After a few steps, on a downhill slope, the sled slammed into the back of my boots. “That’s a bit annoying” I thought. I then climbed up a low ridge in the snow and it felt like I was dragging a shipping container uphill using a piece of dental floss. Continuing on the downslope of the ridge, I anticipated the ‘whack’ on my boots that was inevitable as the sled obeyed gravity. Damn. This short journey included a moment with me staring at my gear on the ice after it was ejected by the sled for no reason at all (as far I’m concerned.) This was going to be a slow descent into hell.

The leader of our expedition, Justin, assured me this short, and irritating, introduction to pulling a sled would get sorted once we were roped in on the ice and the sleds properly tied. He lied. He had to. If he told me the truth I would have stayed in my tent.

Climbing safely on a glacier means roping up with your fellow climbers. Imagine a happy conga line of people progressing up a glacier, or down a glacier, with a rope running between each climber, secured to their harness. Now insert sleds. Absolute hell.

The climber behind you is ultimately responsible for making sure the sled you’re hauling doesn’t slam into you.
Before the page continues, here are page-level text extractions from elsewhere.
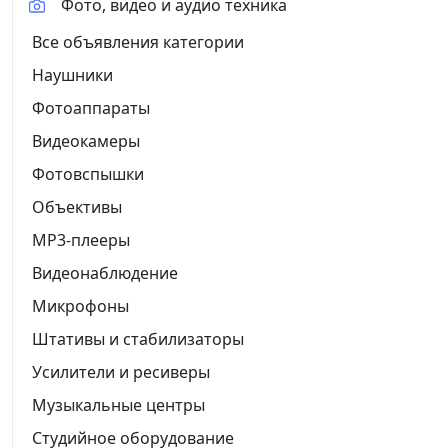
Фото, видео и аудио техника
Все объявления категории
Наушники
Фотоаппараты
Видеокамеры
Фотовспышки
Объективы
MP3-плееры
Видеонаблюдение
Микрофоны
Штативы и стабилизаторы
Усилители и ресиверы
Музыкальные центры
Студийное оборудование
You are responsible for the keeping the sled in front of you from taking out the climber you’re following. Imagine going across a slope when your sled wants to go sideways. F*ck.

At one point I had a shouting match with my sled. He didn’t try to defend himself. He just sat their on the ice looking bored. Imagine Tom Hanks in Cast Away talking to Wilson.

I reached the summit of Mount Vinson, the highest peak in Antarctica. It is one of the highlights of my lifetime of climbing. Despite the sleds.

PS the overwhelming beauty of Antarctica has to be seen to be believed. I will write another post about this aspect of the expedition.